Arrêt du 27 mai 2005
 
Ire Cour de droit public
 
Composition
 
MM. les Juges Féraud, Président,
 
Aeschlimann et Reeb,
 
Greffier: M. Jomini.
 
Parties
 
A.________,
 
recourant, représenté par Me Robert Fox, avocat,
 
contre
 
Département des infrastructures du canton de Vaud, Service des bâtiments, monuments et d'archéologie, place de la Riponne 10, 1014 Lausanne,
 
Tribunal administratif du canton de Vaud,
 
avenue Eugène-Rambert 15, 1014 Lausanne.
 
Objet
 
protection d'un monument historique, ordre de remise en état,
 
recours de droit public contre l'arrêt du Tribunal administratif du canton de Vaud du 25 février 2005.
 
Faits:
 
A.
 
A.________ est propriétaire du château de X.________, sur le territoire de la commune de Saint-Saphorin (Lavaux). Le Conseil d'Etat du canton de Vaud a pris, en 1956 et 1961, deux arrêtés de classement de ce bâtiment, qui est un monument historique.

### TRAVAIL À RÉALISER
Répondez aux questions suivantes à partir de l'extrait ci-dessus.
(a) Qui exerce la fonction de greffier ?
(b) De quand date l'arrêt du Tribunal administratif du canton de Vaud visé par le recours ?
(c) En quelles années le Conseil d'Etat a-t-il pris les arrêtés de classement du château ?

### DONNÉES BRUTES
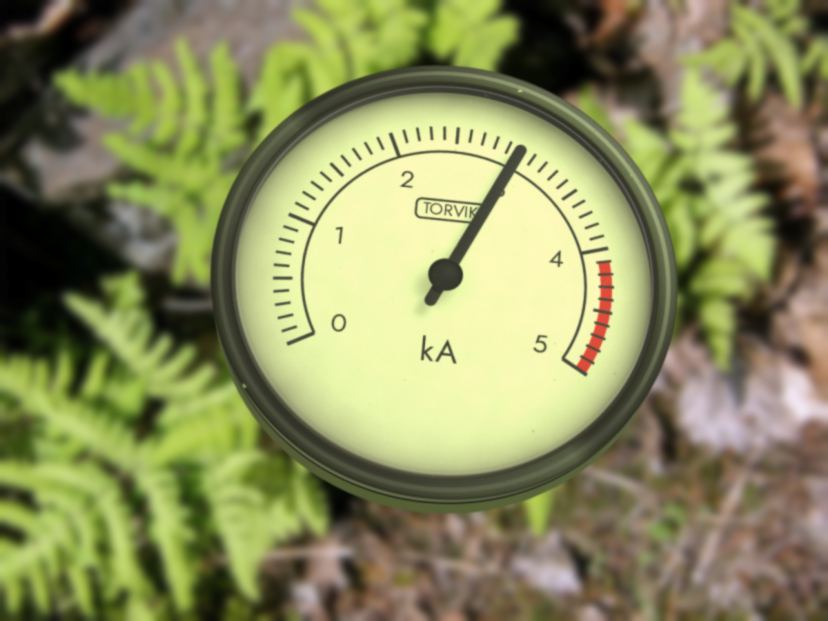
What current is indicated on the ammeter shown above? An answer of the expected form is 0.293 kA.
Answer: 3 kA
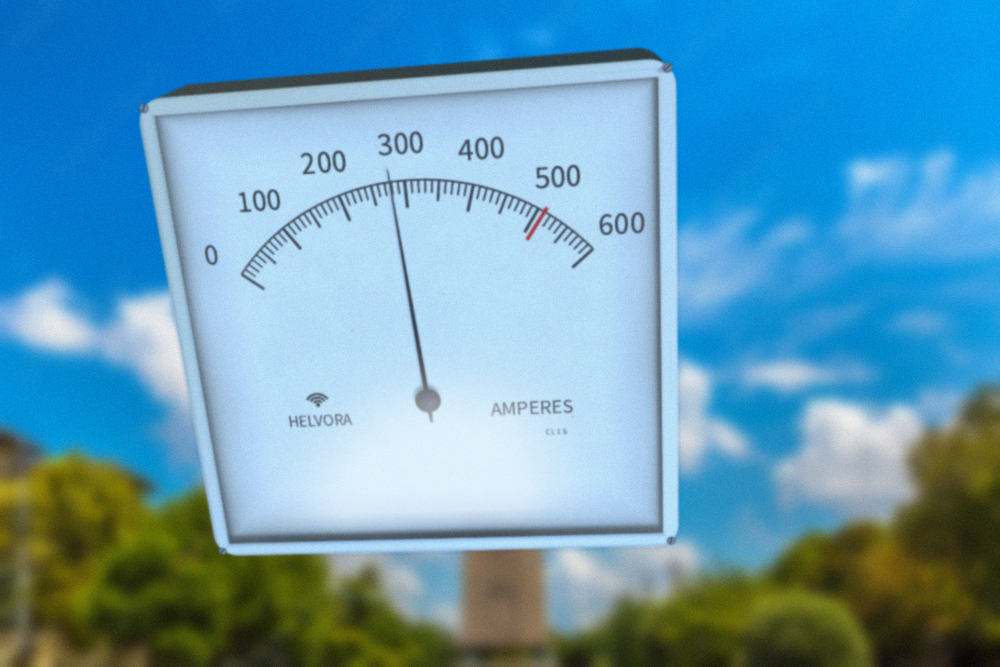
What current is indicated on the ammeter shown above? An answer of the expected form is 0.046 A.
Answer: 280 A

### SOLUTION PROPOSÉE
(a) M. Jomini.
(b) Du 25 février 2005.
(c) En 1956 et en 1961.